When the new measure takes effects, students who apply will not have to obtain outstanding grades in the entrance exams or have a high grade point average accumulated in three years of high school.

Over the last 30 years, the Bachelor of Journalism had been at the top of the pyramid of aspirations for university degrees, and for that reason and due to the ranking system based on the academic performance that has prevailed, only high school graduates with grades higher than 95 or 97 points could be admitted to this discipline, after having passed a supplemental proficiency test.

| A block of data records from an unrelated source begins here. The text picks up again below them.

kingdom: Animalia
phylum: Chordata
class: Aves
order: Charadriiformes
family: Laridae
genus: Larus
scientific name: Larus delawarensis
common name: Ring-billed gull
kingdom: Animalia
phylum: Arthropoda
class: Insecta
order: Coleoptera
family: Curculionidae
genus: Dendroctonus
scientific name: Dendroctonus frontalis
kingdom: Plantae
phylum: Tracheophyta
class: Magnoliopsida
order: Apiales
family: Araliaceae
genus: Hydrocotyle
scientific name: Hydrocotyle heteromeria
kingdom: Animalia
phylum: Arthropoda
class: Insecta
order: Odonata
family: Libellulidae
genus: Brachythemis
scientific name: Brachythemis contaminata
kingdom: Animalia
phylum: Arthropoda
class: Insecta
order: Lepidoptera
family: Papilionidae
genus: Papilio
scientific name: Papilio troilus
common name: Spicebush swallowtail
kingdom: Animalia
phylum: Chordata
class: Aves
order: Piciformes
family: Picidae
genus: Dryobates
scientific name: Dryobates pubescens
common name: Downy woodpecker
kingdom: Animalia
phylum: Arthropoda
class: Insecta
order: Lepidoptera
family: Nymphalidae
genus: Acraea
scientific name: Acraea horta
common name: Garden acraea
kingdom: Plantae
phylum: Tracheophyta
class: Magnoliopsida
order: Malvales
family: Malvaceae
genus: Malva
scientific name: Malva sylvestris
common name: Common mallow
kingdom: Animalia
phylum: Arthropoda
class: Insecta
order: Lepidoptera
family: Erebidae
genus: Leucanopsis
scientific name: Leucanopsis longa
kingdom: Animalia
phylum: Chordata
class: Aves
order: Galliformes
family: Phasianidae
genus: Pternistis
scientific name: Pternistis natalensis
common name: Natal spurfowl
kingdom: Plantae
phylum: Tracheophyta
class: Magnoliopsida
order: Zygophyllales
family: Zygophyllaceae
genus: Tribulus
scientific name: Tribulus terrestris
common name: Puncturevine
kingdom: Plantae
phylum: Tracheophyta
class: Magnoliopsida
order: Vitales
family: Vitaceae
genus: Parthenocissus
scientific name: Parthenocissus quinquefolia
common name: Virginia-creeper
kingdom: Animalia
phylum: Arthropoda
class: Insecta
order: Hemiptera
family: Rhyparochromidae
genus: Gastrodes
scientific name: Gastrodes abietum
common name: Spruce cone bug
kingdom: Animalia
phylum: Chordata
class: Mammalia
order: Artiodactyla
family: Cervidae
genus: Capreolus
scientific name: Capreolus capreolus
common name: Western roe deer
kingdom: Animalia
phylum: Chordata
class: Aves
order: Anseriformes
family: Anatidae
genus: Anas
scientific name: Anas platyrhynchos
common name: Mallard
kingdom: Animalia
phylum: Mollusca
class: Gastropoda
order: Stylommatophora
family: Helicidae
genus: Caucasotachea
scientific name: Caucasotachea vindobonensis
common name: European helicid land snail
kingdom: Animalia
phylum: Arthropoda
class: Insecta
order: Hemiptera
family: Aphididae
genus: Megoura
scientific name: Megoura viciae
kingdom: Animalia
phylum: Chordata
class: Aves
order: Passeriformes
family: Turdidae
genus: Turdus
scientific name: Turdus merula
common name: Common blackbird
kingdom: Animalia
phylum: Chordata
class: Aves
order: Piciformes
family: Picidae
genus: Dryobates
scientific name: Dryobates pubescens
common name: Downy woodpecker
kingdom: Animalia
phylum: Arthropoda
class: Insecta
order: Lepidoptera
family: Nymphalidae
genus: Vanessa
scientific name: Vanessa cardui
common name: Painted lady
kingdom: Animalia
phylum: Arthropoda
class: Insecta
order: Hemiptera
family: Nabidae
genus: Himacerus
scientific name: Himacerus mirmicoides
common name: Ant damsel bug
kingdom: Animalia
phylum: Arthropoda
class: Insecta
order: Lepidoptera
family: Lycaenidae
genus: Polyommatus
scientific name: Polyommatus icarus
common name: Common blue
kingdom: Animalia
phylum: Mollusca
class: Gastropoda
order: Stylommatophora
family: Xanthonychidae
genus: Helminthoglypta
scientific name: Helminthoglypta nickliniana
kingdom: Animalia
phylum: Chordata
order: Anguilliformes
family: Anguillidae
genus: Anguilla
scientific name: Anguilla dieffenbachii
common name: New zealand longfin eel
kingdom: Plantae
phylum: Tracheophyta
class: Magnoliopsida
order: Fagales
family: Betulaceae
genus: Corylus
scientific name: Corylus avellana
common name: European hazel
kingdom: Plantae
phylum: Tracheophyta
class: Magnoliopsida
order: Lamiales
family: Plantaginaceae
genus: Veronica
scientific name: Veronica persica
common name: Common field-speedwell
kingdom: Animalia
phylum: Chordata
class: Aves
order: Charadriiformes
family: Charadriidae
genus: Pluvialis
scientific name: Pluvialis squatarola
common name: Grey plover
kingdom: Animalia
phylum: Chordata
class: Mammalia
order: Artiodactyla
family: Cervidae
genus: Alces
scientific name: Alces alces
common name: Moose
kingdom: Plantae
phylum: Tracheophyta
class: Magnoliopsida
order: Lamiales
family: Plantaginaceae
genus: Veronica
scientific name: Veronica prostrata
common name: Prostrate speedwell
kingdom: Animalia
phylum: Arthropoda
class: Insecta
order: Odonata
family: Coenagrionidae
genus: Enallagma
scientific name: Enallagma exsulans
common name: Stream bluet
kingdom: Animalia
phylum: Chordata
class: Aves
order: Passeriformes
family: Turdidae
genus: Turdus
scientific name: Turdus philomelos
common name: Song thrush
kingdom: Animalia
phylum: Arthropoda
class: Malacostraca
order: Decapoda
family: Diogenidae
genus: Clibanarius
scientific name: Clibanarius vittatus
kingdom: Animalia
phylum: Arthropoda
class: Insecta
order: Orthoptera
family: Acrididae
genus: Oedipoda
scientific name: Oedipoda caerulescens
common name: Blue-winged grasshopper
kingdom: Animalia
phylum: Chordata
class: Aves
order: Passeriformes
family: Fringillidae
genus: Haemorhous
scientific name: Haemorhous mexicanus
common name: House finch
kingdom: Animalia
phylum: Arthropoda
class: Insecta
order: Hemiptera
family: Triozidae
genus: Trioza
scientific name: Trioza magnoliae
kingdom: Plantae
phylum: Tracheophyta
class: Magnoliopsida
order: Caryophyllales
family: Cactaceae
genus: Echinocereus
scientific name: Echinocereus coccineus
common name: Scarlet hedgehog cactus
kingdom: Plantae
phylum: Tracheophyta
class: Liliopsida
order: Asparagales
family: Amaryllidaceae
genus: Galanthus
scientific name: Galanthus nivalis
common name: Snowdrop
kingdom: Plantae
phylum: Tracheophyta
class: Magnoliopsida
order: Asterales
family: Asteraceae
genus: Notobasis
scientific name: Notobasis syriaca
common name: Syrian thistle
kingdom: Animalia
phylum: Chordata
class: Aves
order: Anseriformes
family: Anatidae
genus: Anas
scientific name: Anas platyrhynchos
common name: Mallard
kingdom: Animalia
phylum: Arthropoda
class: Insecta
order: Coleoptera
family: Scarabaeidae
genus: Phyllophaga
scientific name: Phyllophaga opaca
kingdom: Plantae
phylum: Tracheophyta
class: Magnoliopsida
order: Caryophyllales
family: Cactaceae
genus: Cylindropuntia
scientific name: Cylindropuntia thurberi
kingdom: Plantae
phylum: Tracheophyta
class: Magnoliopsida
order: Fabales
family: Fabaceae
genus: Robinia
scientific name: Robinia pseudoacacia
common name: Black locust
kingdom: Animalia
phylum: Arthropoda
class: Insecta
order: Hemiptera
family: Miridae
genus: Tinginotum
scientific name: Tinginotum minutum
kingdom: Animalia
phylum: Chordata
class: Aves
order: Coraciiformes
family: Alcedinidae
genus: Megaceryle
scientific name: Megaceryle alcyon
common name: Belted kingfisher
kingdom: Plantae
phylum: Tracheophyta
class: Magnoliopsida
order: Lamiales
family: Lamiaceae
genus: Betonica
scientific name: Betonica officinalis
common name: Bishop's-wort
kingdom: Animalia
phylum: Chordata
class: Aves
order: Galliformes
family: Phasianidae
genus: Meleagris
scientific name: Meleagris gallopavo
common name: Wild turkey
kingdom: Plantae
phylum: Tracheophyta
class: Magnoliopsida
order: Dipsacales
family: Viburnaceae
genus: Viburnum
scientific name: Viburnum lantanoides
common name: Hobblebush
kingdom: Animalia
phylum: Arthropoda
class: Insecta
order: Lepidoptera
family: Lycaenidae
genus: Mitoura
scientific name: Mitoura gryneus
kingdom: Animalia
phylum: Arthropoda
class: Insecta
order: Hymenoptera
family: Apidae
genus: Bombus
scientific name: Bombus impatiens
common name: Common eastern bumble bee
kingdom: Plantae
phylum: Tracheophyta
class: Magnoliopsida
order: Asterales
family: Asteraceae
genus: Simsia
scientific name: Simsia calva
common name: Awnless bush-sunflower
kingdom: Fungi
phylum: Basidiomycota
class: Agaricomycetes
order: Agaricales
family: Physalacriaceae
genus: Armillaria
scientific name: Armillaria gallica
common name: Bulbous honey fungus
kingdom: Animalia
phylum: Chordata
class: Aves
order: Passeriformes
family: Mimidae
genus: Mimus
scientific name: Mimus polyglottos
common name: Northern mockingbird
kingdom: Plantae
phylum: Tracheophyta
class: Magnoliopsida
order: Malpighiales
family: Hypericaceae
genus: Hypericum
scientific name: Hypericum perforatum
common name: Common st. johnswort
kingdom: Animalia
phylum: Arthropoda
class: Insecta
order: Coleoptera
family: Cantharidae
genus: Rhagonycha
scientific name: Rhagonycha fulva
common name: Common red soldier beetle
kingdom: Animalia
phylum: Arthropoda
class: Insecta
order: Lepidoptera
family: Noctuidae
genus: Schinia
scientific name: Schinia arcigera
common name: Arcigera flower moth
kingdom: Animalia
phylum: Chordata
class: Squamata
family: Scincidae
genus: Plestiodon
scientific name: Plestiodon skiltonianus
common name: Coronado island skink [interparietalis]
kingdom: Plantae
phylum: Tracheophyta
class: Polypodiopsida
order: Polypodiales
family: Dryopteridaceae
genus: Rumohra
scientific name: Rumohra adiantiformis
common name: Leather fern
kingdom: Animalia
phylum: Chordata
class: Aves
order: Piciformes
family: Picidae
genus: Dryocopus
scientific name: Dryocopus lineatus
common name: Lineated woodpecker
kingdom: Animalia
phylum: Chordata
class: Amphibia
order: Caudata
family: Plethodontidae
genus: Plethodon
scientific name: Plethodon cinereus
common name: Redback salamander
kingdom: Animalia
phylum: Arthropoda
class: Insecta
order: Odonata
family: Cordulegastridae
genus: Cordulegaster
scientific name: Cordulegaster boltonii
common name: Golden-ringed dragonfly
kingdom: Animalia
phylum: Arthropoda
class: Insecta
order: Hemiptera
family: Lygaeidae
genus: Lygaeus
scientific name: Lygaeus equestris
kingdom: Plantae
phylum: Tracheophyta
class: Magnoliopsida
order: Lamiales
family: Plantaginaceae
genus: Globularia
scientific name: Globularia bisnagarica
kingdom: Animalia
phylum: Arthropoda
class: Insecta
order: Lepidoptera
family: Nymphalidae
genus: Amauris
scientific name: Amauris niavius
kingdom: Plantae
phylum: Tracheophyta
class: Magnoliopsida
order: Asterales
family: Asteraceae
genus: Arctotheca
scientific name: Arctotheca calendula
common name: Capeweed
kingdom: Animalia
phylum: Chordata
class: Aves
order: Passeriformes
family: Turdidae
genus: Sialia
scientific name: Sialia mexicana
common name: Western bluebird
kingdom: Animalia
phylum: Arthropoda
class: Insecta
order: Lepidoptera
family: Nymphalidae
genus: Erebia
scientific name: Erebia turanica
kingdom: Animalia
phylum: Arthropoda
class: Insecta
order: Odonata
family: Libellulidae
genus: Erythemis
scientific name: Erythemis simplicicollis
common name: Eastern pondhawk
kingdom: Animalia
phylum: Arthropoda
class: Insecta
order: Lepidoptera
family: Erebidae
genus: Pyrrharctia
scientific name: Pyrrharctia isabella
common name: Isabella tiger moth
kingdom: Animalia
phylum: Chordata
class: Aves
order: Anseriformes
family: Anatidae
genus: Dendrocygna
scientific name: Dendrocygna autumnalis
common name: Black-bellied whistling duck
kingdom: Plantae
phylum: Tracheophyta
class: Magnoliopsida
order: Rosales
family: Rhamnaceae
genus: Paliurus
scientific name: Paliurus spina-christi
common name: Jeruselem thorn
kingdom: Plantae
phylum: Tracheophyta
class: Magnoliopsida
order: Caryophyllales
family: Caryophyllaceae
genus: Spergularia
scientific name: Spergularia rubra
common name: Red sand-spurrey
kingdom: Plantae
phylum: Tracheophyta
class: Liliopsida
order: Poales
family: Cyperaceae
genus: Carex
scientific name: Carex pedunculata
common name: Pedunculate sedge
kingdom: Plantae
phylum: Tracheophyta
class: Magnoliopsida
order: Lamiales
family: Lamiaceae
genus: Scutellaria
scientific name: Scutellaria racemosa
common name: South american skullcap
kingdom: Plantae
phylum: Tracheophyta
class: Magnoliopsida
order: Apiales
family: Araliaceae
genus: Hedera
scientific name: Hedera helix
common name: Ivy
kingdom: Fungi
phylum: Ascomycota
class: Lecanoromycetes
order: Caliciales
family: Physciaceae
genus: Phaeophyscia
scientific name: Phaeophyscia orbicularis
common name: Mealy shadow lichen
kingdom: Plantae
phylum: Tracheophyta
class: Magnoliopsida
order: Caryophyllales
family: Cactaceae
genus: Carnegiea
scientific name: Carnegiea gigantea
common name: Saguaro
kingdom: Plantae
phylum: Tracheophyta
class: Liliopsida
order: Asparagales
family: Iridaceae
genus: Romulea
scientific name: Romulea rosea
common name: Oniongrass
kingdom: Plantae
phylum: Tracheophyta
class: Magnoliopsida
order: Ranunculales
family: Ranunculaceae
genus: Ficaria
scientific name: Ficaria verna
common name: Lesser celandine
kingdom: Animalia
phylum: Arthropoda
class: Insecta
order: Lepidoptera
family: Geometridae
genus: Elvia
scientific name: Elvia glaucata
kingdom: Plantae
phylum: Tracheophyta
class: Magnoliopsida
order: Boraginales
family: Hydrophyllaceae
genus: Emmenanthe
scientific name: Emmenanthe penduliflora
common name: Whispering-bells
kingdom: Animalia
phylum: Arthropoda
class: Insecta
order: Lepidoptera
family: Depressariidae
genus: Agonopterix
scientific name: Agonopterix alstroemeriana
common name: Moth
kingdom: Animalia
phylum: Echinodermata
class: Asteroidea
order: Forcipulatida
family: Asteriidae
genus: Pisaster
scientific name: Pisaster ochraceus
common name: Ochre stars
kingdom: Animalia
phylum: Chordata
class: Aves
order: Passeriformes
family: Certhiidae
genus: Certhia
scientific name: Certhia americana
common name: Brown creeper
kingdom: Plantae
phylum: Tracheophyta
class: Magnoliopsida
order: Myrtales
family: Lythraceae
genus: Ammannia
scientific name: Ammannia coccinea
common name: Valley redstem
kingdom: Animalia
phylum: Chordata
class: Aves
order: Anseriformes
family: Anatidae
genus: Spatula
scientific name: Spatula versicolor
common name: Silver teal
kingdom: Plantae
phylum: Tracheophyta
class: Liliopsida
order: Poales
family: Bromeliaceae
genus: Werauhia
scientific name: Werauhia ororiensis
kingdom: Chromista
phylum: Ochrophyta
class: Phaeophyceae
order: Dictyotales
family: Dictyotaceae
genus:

“This faculty has been considered as a kind of elite to which only the brightest high school graduates are admitted. Now the most docile, the most ‘politically correct’ will enter and that will be good news for those who direct the press in this country,” a young student of the first year of the Faculty of Communication of the University of Havana commented to 14ymedio on condition of anonymity.

Marlon, 16, a high school sophomore in Havana, considers the measure favorable because, in his opinion, “the materials that are measured in the entrance tests do not define the quality of a journalist, who must have more than skills for writing or oral expression.” The young person maintains that “this eases the way for many people who have journalistic vocation but who did not get good scores on the examinations.”

In other more sensitive careers such as medicine or teaching many young people have managed to enter with average grades and very low scores on entrance exams, because of the country’s urgent need for doctors and teachers, the first to sustain the government’s profitable business of selling their services abroad on the so-called “medical missions,” and the second to cover the deficit of teachers.

The Higher Institute of International Relations (ISRI) and the Higher Institute of Art (ISA) are the other careers that require their applicants to take an aptitude test. In the case of the ISA, this test is related to the necessary skills that an artist must assume, for dance, theater, music or visual arts, but in ISRI and journalism the ideology aspect is of higher importance, such that the “aptitudes” tested are translated into “attitudes.”

These new measures is going to be applied after the last Congress of the Cuban Journalists Union (UPEC) and on the eve of a Press Law still to be enacted.